Enam RUU Berpotensi Selesai Sebelum Akhir Periode 2019

Anugrah
Enam RUU Berpotensi Selesai Sebelum Akhir Periode 2019
Sekretariat Jenderal (Setjen) DPR RI Indra Iskandar (tengah). Foto: DPR

Jakarta, HanTer - Sekretariat Jenderal (Setjen) dan Badan Keahlian (BK) DPR RI mengundang 13 Sekjen atau diwakili Direktur Jenderal (Dirjen) atau staf ahli dari kementerian yang berkaitan langsung dalam target pembahasan Rancangan Undang-Undang (RUU) yang berpotensi selesai sebelum akhir periode DPR RI 2014-2019. Sekretaris Jenderal (Sekjen) DPR RI Indra Iskandar menyampaikan poin penting hasil rapat dan menyimpulkan ada enam RUU yang berpotensi selesai.

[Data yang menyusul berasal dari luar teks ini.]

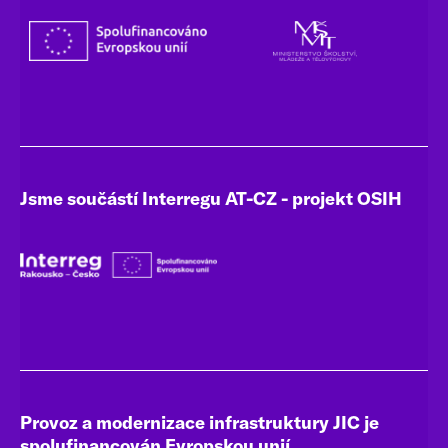
Jsme součástí Interregu AT-CZ - projekt OSIH
Provoz a modernizace infrastruktury JIC je
spolufinancován Evropskou unií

"Hasil pembahasan hari ini akan dibawa ke Pimpinan Dewan, Ketua DPR dengan mengundang Pimpinan Komisi I sampai XI untuk memastikan kembali," ungkap Indra di Ruang Rapat Gedung Nusantara III DPR RI, Senayan, Jakarta, Rabu (19/6/2019).

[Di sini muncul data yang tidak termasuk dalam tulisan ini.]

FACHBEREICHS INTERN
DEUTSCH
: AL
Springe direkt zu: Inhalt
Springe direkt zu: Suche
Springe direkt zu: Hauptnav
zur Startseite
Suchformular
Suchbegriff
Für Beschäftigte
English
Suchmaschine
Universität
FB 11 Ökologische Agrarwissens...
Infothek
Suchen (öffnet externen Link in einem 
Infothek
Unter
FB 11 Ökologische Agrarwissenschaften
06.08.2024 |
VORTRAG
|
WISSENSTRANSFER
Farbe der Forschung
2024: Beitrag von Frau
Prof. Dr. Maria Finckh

Enam RUU yang berpotensi selesai antara lain, RUU Sistem Budi Daya Pertanian Berkelanjutan, RUU Sistem Nasional Ilmu Pengetahuan dan Teknologi, RUU tentang Pertanahan, RUU tentang Pekerja Sosial, RUU tentang Suber Daya Air, RUU tentang Perubahan atas UU Nomor 5 Tahun 1999 tentang Larangan Praktik Monopoli dan Persaingan Usaha Tidak Sehat. 

"Pertemuan tadi, dari Daftar Inventaris Masalah (DIM) yang dibuat oleh kementerian dan lembaga, apakah masih ada yang terkendala. Sebagian masih ada kendala dan belum dibahas. Namun semua masih on the track dan masih berproses," jelas Indra. 

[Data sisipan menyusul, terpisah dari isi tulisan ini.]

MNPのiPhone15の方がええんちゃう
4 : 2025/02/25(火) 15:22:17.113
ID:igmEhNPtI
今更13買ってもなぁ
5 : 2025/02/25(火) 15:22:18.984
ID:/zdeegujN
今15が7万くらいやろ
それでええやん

Menurut Indra, perwakilan Sekjen kementerian yang diundang adalah mereka yang sudah diberikan Surat Presiden (Surpres) dalam penyelesaian RUU. Hal tersebut sesuai dengan arahan dari Pimpinan DPR RI dan hasil dari rapat koordinasi Pimpinan DPR RI dengan Pimpinan Komisi I sampai dengan XI, Pimpinan Badan Legislasi, dan Pimpinan Pansus.\

"Dalam penyelesaian RUU ini kami ditugaskan oleh Pimpinan Dewan untuk memastikan kepada instansi pemerintah ini, apakah dalam pembahasan RUU ini ada kendala atau frasa-frasa krusial yang perlu dibahas bersama di tingkat Pimpinan Dewan. Kalau memang tidak ada lagi, maka  bisa dijadikan produk legislasi dewan di periode ini," tandas Indra.